Available records:
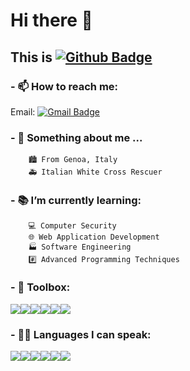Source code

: # Hi there 👋
## This is [![Github Badge](https://img.shields.io/badge/-Wabbajack99-grey?style=flat&logo=github&logoColor=white&link=https://github.com/Wabbajack99/)](https://www.github.com/Wabbajack99/) 

### - 📫 How to reach me:<br>
Email: [![Gmail Badge](https://img.shields.io/badge/-wabbalinux@gmail.com-c14438?style=flat&logo=Gmail&logoColor=white&link=mailto:wabbalinux@gmail.com)](mailto:wabbalinux@gmail.com)<br>
<!--Social media: [![Twitter][1.2]][1]-->
<!-- Icons [![Instagram][2.1]][2]-->

[1.2]: http://i.imgur.com/wWzX9uB.png (twitter icon without padding)

<!-- Links to your social media accounts -->

[1]: https://twitter.com/Gabriel3Lanteri/

### - 🧑 Something about me ...
        🏙️ From Genoa, Italy
        🚑 Italian White Cross Rescuer
### - 📚 I’m currently learning:<br>
        💻 Computer Security
        🌐 Web Application Development
        🏭 Software Engineering
        #️⃣ Advanced Programming Techniques
        
### - 🧰 Toolbox:
![](https://img.shields.io/badge/Editor-VisualStudioCode-informational?style=flat&logo=visual-studio-code&logoColor=white&color=red)![](https://img.shields.io/badge/Tool-PostgreSQL-informational?style=flat&logo=PostgreSQL&logoColor=white&color=red)![](https://img.shields.io/badge/IDE-IntelliJIDEA-informational?style=flat&logo=IDE&logoColor=white&color=red)![](https://img.shields.io/badge/IDE-VisualStudio-informational?style=flat&logo=IDE&logoColor=white&color=red)![](https://img.shields.io/badge/OS-Windowsx64-informational?style=flat&logo=Windows&logoColor=white&color=red)![](https://img.shields.io/badge/OS-Linux-informational?style=flat&logo=Linux&logoColor=white&color=red)
### - 🐱‍👤 Languages I can speak:
![](https://img.shields.io/badge/Code-Python-informational?style=flat&logo=Python&logoColor=white&color=A0C4E2)![](https://img.shields.io/badge/Code-C++-informational?style=flat&logo=C++&logoColor=white&color=A0C4E2)![](https://img.shields.io/badge/Code-C-informational?style=flat&logo=C&logoColor=white&color=A0C4E2)![](https://img.shields.io/badge/Code-Java-informational?style=flat&logo=Java&logoColor=white&color=A0C4E2)![](https://img.shields.io/badge/Code-PHP-informational?style=flat&logo=PHP&logoColor=white&color=A0C4E2)![](https://img.shields.io/badge/Code-SQL-informational?style=flat&logo=SQL&logoColor=white&color=A0C4E2)


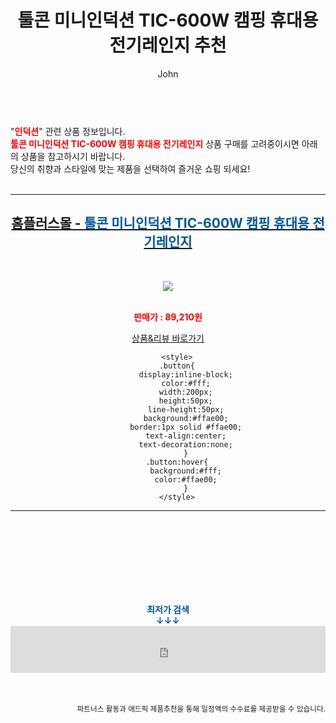 ﻿---
layout: post
title:  "툴콘 미니인덕션 TIC-600W 캠핑 휴대용 전기레인지 추천"
author: John
categories: [ 인덕션 ]
tags: [ 인덕션, 인덕션가격, 인덕션 하이라이트, 인덕션 냄비, 인덕션 뜻, 인덕션 원리, 인덕션 사용법, 인덕션 전기요금, 인덕션 하이라이트 차이, 인덕션 추천 ]
image: https://shopping-phinf.pstatic.net/main_3441708/34417085259.jpg 
description: "툴콘 미니인덕션 TIC-600W 캠핑 휴대용 전기레인지 추천 관련 상품으로 가장 고객 선호도가 높은 제품입니다."
toc: true
toc_sticky: true
---

<br>
"<b><font color='#ff0000'>인덕션</font></b>" 관련 상품 정보입니다.
<br>
<b><font color='#ff0000'>툴콘 미니인덕션 TIC-600W 캠핑 휴대용 전기레인지</font></b> 상품 구매를 고려중이시면 아래의 상품을 참고하시기 바랍니다.
<br>
당신의 취향과 스타일에 맞는 제품을 선택하여 즐거운 쇼핑 되세요!
<br><br>
<hr>
<p>
    
<center><h2><a href="https://nico.kr/gXb63x" target="_blank"><b>홈플러스몰 - <font color='#01579B'>툴콘 미니인덕션 TIC-600W 캠핑 휴대용 전기레인지</font></b></a></h2><br>

<a href="https://nico.kr/gXb63x" target="_blank"><img src="https://shopping-phinf.pstatic.net/main_3441708/34417085259.jpg"></a><br><br>

<b><font color='#ff0000'>판매가 : 89,210원 </font></b><br>

<a href="https://nico.kr/gXb63x" target="_blank" class="button">상품&리뷰 바로가기</a><p>

        <style>
        .button{
            display:inline-block;
            color:#fff;
            width:200px;
            height:50px;
            line-height:50px;
            background:#ffae00;
            border:1px solid #ffae00;
            text-align:center;
            text-decoration:none;
            }
        .button:hover{
            background:#fff;
            color:#ffae00;
            }
        </style>

<hr>

<br><br><br><br><br><br><br>
<center><b><font color='#01579B' size='medium'>최저가 검색<br>
↓↓↓</font></b></center>
<center><iframe src="https://coupa.ng/b1Tbjx" width="100%" height="75" frameborder="0" scrolling="no" referrerpolicy="unsafe-url"></iframe></center>
<br><br>
<p>
<small>
    <div align="right">파트너스 활동과 애드픽 제품추천을 통해 일정액의 수수료를 제공받을 수 있습니다.</div>
</small>
</p>
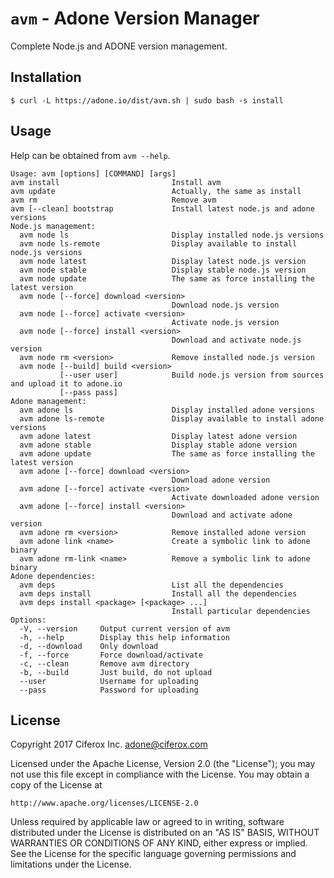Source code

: # `avm` - Adone Version Manager

Complete Node.js and ADONE version management.

## Installation

    $ curl -L https://adone.io/dist/avm.sh | sudo bash -s install

## Usage

Help can be obtained from `avm --help`.

    Usage: avm [options] [COMMAND] [args]
    avm install                         Install avm
    avm update                          Actually, the same as install
    avm rm                              Remove avm
    avm [--clean] bootstrap             Install latest node.js and adone versions
    Node.js management:
      avm node ls                       Display installed node.js versions
      avm node ls-remote                Display available to install node.js versions
      avm node latest                   Display latest node.js version
      avm node stable                   Display stable node.js version
      avm node update                   The same as force installing the latest version
      avm node [--force] download <version>
                                        Download node.js version
      avm node [--force] activate <version>
                                        Activate node.js version
      avm node [--force] install <version>
                                        Download and activate node.js version
      avm node rm <version>             Remove installed node.js version
      avm node [--build] build <version>
               [--user user]            Build node.js version from sources and upload it to adone.io
               [--pass pass]
    Adone management:
      avm adone ls                      Display installed adone versions
      avm adone ls-remote               Display available to install adone versions
      avm adone latest                  Display latest adone version
      avm adone stable                  Display stable adone version
      avm adone update                  The same as force installing the latest version
      avm adone [--force] download <version>
                                        Download adone version
      avm adone [--force] activate <version>
                                        Activate downloaded adone version
      avm adone [--force] install <version>
                                        Download and activate adone version
      avm adone rm <version>            Remove installed adone version
      avm adone link <name>             Create a symbolic link to adone binary
      avm adone rm-link <name>          Remove a symbolic link to adone binary
    Adone dependencies:
      avm deps                          List all the dependencies
      avm deps install                  Install all the dependencies
      avm deps install <package> [<package> ...]
                                        Install particular dependencies
    Options:
      -V, --version     Output current version of avm
      -h, --help        Display this help information
      -d, --download    Only download
      -f, --force       Force download/activate
      -c, --clean       Remove avm directory
      -b, --build       Just build, do not upload
      --user            Username for uploading
      --pass            Password for uploading
      
## License

Copyright 2017 Ciferox Inc. <adone@ciferox.com>

Licensed under the Apache License, Version 2.0 (the "License");
you may not use this file except in compliance with the License.
You may obtain a copy of the License at

    http://www.apache.org/licenses/LICENSE-2.0

Unless required by applicable law or agreed to in writing, software
distributed under the License is distributed on an "AS IS" BASIS,
WITHOUT WARRANTIES OR CONDITIONS OF ANY KIND, either express or implied.
See the License for the specific language governing permissions and
limitations under the License.
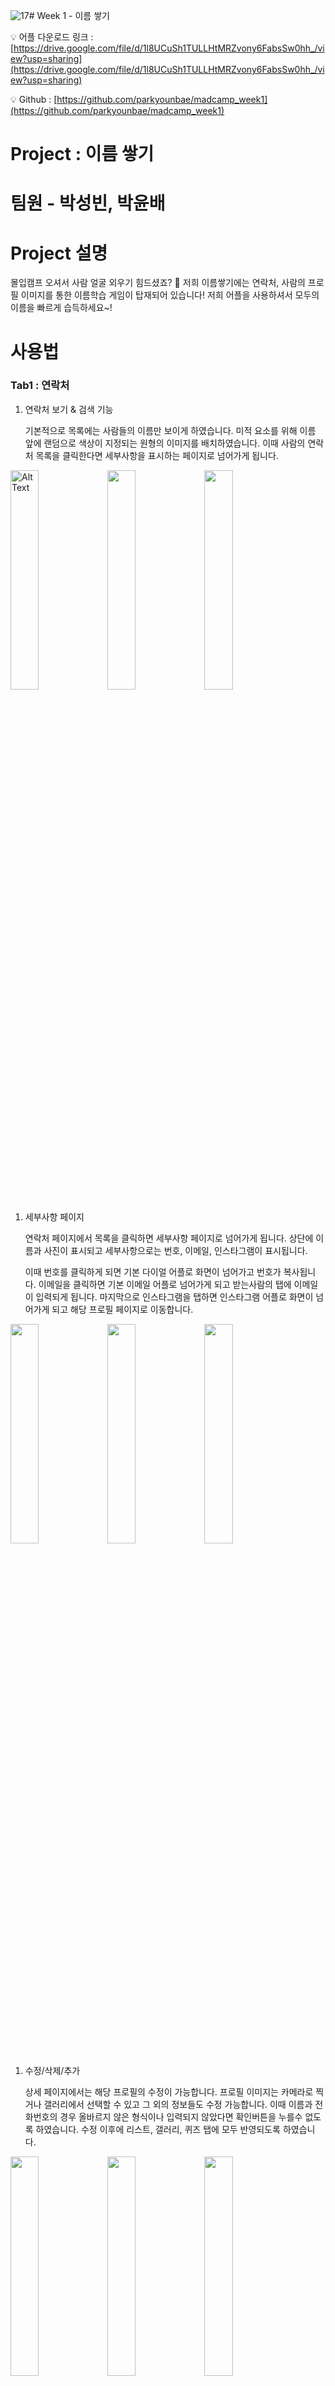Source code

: ![17](https://github.com/Hello4545/madcamp_week1/assets/97602555/4ff04137-1dad-45ca-bbf7-4f3b3afef72c)# Week 1 - 이름 쌓기

💡 어플 다운로드 링크 : [https://drive.google.com/file/d/1l8UCuSh1TULLHtMRZvony6FabsSw0hh_/view?usp=sharing](https://drive.google.com/file/d/1l8UCuSh1TULLHtMRZvony6FabsSw0hh_/view?usp=sharing)

💡 Github : [https://github.com/parkyounbae/madcamp_week1](https://github.com/parkyounbae/madcamp_week1)


# Project : 이름 쌓기

# 팀원 - 박성빈, 박윤배

# Project 설명

몰입캠프 오셔서 사람 얼굴 외우기 힘드셨죠? 🥲 저희 이름쌓기에는 연락처, 사람의 프로필 이미지를 통한 이름학습 게임이 탑재되어 있습니다! 저희 어플을 사용하셔서 모두의 이름을 빠르게 습득하세요~!

# 사용법

### Tab1 : 연락처

1. 연락처 보기 & 검색 기능
    
    기본적으로 목록에는 사람들의 이름만 보이게 하였습니다. 미적 요소를 위해 이름 앞에 랜덤으로 색상이 지정되는 원형의 이미지를 배치하였습니다. 이때 사람의 연락처 목록을 클릭한다면 세부사항을 표시하는 페이지로 넘어가게 됩니다. 
    

<img src="https://github.com/Hello4545/madcamp_week1/assets/97602555/b7f06ad3-0eb7-4853-8fa2-a9a9799d4644" width="30%" alt="Alt Text"> <img src = "https://github.com/Hello4545/madcamp_week1/assets/97602555/5e7437b7-037f-4be4-b396-8664d7c71672" width = "30%"> <img src = "https://github.com/Hello4545/madcamp_week1/assets/97602555/99673c12-6882-4d93-9500-5c6b47cf4b5d" width = "30%">

1. 세부사항 페이지
    
    연락처 페이지에서 목록을 클릭하면 세부사항 페이지로 넘어가게 됩니다. 상단에 이름과 사진이 표시되고 세부사항으로는 번호, 이메일, 인스타그램이 표시됩니다.
    
     이때 번호를 클릭하게 되면 기본 다이얼 어플로 화면이 넘어가고 번호가 복사됩니다. 이메일을 클릭하면 기본 이메일 어플로 넘어가게 되고 받는사람의 탭에 이메일이 입력되게 됩니다. 마지막으로 인스타그램을 탭하면 인스타그램 어플로 화면이 넘어가게 되고 해당 프로필 페이지로 이동합니다. 
    
<img src = "https://github.com/Hello4545/madcamp_week1/assets/97602555/6a6a3ae8-30bf-4dfa-ae36-e4beb65c5a91" width = "30%"> <img src = "https://github.com/Hello4545/madcamp_week1/assets/97602555/4ea93d9d-6003-44f7-b3a5-041baf8aaa97" width = "30%"> <img src = "https://github.com/Hello4545/madcamp_week1/assets/97602555/24987885-ea0d-4b7c-aecd-5953611791be" width = "30%">
1. 수정/삭제/추가
    
    상세 페이지에서는 해당 프로필의 수정이 가능합니다. 프로필 이미지는 카메라로 찍거나 갤러리에서 선택할 수 있고 그 외의 정보들도 수정 가능합니다. 이때 이름과 전화번호의 경우 올바르지 않은 형식이나 입력되지 않았다면 확인버튼을 누를수 없도록 하였습니다. 수정 이후에 리스트, 갤러리, 퀴즈 탭에 모두 반영되도록 하였습니다.  
    
<img src = "https://github.com/Hello4545/madcamp_week1/assets/97602555/95fac43d-81b6-4d28-b90d-65e7178c67af" width = "30%"> <img src = "https://github.com/Hello4545/madcamp_week1/assets/97602555/60c6ad8f-f3ee-4ad7-aa8f-c20196ceb1ab" width = "30%"> <img src = "https://github.com/Hello4545/madcamp_week1/assets/97602555/63dd89d7-f803-4f72-ba07-25596570735d" width = "30%">

상세페이지에서 삭제버튼을 누르면 확인 알림이 출력되고 확인 버튼을 누르면 해당 연락처가 삭제됩니다. 이 또한 모든 탭의 정보에 반영됩니다. 

<img src = "https://github.com/Hello4545/madcamp_week1/assets/97602555/68209cdd-716e-49fa-9a5e-02cc61b16783" width = "30%"> <img src = "https://github.com/Hello4545/madcamp_week1/assets/97602555/b6e95160-9dc7-4eb5-ab6e-ce8641e7cc16" width = "30%">

마지막으로 메인 리스트에 있는 + 플로팅 버튼을 누르면 추가 회면으로 넘어가고 새롭게 연락처를 추가할 수 있습니다. 이 또한 모든 탭에 반영됩니다. 

<img src = "https://github.com/Hello4545/madcamp_week1/assets/97602555/8e4bfa38-13f4-4a9f-902d-5ffdda2a398b" width = "20%"> <img src = "https://github.com/Hello4545/madcamp_week1/assets/97602555/025e3a2f-011b-4604-99da-afd3465c70ef" width = "20%"> <img src = "https://github.com/Hello4545/madcamp_week1/assets/97602555/eed1ba53-7637-462d-af9e-0ca36d7675c4" width = "20%"> <img src = "https://github.com/Hello4545/madcamp_week1/assets/97602555/93dec1f2-2842-491f-abc8-dfa93ec84798" width = "20%">

### Tab2: 갤러리

GridView를 통해 사람들의 사진을 볼 수 있고, 터치 시 저장한 연락처의 프로필 사진을 CustomDialog로 더 크게 조회할 수 있도록 하였습니다.

“OK” 버튼, 뒤로가기 버튼, 또는 Dialog 밖의 화면을 터치하면 Dialog가 사라지며 본 갤러리 Fragment로 돌아옵니다.

Tab 1 (연락처 탭)에서 연락처 정보나 이미지를 수정했을 시, 갤러리 탭에도 수정 사항이 반영됩니다.

<img src = "https://github.com/Hello4545/madcamp_week1/assets/97602555/f868ce29-5714-44c9-8317-9f23176a7481" width = "30%"> <img src = "https://github.com/Hello4545/madcamp_week1/assets/97602555/8f60648d-45ea-4b0a-bb77-fb12d30f834e" width = "30%"> <img src = "https://github.com/Hello4545/madcamp_week1/assets/97602555/3b4a396b-e844-4fec-b9c0-9d813c4f74b6" width = "30%">

### Tab3: 퀴즈

1. 시작 페이지
    
    시작 버튼을 눌러 QuizActivity로 넘어갈 수 있게 하였습니다.
    
2. 퀴즈 메인 화면
    
    저장된 사람들의 연락처 정보를 불러온 뒤, 이름을 입력하여 맞추는 게임 형식의 퀴즈를 제작하였습니다.
    
    연락처 탭에 저장된 순서대로 프로필 사진이 화면에 보여집니다. 사진에 해당하는 사람의 이름을 입력창에 입력하고 “제출하기” 버튼을 눌러 정답 여부를 확인합니다. 정답일 경우 Toast로 “정답입니다!” 알림이, 오답일 경우 오답 알림이 뜨도록 하였습니다.
    
    실시간으로 맞힌 개수와 퀴즈 시작을 기점으로 소요된 시간이 Stopwatch로 보여지며, “포기하기” 버튼을 누를 경우, 즉시 퀴즈를 종료하고 ResultActivity가 실행될 수 있도록 하였습니다.
    

1. 퀴즈 종료 화면
    
    퀴즈 메인 화면에서 모든 문제를 풀었거나 “포기하기” 버튼을 눌렀을 때, 퀴즈 종료 화면으로 넘어오며 ResultActivity가 실행됩니다.
    
    퀴즈 종료 화면에서는 최종적으로 맞힌 문제 개수, 퀴즈 시작부터 종료까지 걸린 시간, 그리고 퀴즈 종료를 축하하는 컨페티 효과가 보입니다.
    
    또한, 점수 구간에 따라, 화면 중앙에 각기 다른 메시지가 보여집니다.
    
    해당 화면에서 “종료하기” 버튼을 누르면 ResultActivity가 종료되며, NaviActivity로 이동합니다.

<img src = "https://github.com/Hello4545/madcamp_week1/assets/97602555/a7bd9288-7a84-4fc8-8047-4ba83afe14e6" width = "15%"> <img src = "https://github.com/Hello4545/madcamp_week1/assets/97602555/fce13634-c8b2-4f03-92b8-1c8ace04404e" width = "15%"> <img src = "https://github.com/Hello4545/madcamp_week1/assets/97602555/88c9d40b-4d66-4dc4-bd6c-7a1a1ddf7bf2" width = "15%"> <img src = "https://github.com/Hello4545/madcamp_week1/assets/97602555/d9fc6922-1fad-4326-8b65-ff69b6421750" width = "15%"> <img src = "https://github.com/Hello4545/madcamp_week1/assets/97602555/d13167cb-b636-4fb1-9192-23a5fb1040de" width = "15%">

Exercise goal:
Output the lines unchanged, starting with the line that contains "2. 퀴즈 메인 화면" and ending with the line that contains "연락처 탭에 저장된 순서대로".

Answer to this problem:
2. 퀴즈 메인 화면
    
    저장된 사람들의 연락처 정보를 불러온 뒤, 이름을 입력하여 맞추는 게임 형식의 퀴즈를 제작하였습니다.
    
    연락처 탭에 저장된 순서대로 프로필 사진이 화면에 보여집니다. 사진에 해당하는 사람의 이름을 입력창에 입력하고 “제출하기” 버튼을 눌러 정답 여부를 확인합니다. 정답일 경우 Toast로 “정답입니다!” 알림이, 오답일 경우 오답 알림이 뜨도록 하였습니다.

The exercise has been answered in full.